You should be able to position your camera in any arbitrary location you wish, within restrictions (like world boundaries). Your camera is what determines the offset for the "background".
For example, let's say your world starts at (0, 0). And it advanced to the right by 400 units, and up by 200 units. That's the boundary of your world. Now let's say that your camera can show a 20x15 rectangle of this world.
All entities have a position in the world. For example, maybe the player starts out at location (10, 5) (remember; positive X goes right, and positive Y goes up in this example). That's the player's world-space location.
When you render the player, you don't render them in world-space. You transform the player's position into screen-relative coordinates. To do that, you must define a camera, which represents a particular view of the world.
Let's say we want to center our camera (which is 20x15 in size) on the player's position, as much as possible within the boundaries of world space.
So the bottom-left position of the camera, given a player at (10, 5), would be the camera at (0, -2.5). That is half the camera width/height subtracted from the player's position. But since that is outside of the world, we clamp the Y value to 0. So the bottom-left of the camera is (0, 0).

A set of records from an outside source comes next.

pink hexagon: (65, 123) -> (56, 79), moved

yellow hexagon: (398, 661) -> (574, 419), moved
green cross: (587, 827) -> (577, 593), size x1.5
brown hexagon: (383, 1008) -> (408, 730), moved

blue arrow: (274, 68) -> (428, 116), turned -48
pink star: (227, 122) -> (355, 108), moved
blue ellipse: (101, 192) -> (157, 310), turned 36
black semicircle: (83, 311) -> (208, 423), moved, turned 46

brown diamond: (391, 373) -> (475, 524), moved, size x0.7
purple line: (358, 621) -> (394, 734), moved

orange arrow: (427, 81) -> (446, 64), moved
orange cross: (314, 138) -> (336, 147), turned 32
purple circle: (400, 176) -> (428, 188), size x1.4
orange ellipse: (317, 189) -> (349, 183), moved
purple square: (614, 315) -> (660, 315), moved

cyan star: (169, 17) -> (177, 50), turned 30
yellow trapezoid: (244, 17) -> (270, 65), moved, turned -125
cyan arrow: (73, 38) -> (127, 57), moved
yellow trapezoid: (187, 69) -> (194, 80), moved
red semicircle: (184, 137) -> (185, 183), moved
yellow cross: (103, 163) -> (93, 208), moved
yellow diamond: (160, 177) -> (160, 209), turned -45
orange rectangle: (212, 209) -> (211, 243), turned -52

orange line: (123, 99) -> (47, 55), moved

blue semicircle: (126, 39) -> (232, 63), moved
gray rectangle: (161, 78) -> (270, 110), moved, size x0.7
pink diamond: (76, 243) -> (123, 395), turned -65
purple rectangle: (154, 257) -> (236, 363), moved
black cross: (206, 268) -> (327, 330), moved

Now, let's say the player moves to location (30, 20). Well, the bottom-left of the camera should be (20, 12.5). That's still within the world, so there's no need to clamp.
All of those camera positions we computed? Those are used to transform entities from world-relative coordinates to screen relative coordinates. This is done by simple subtraction.
If your camera is at (20, 12.5), and there's an entity somewhere that is at (30, 16), then the actual position of that entity on the screen is the entity's position minus the camera's position: (10, 3.5). This is the location you render him at (again, assuming bottom-left orientation. Most 2D renderers try to use top-left. The math is ultimately the same either way though).
So there needs to be a separation between "where the character actually is" and "where the character gets rendered on the screen".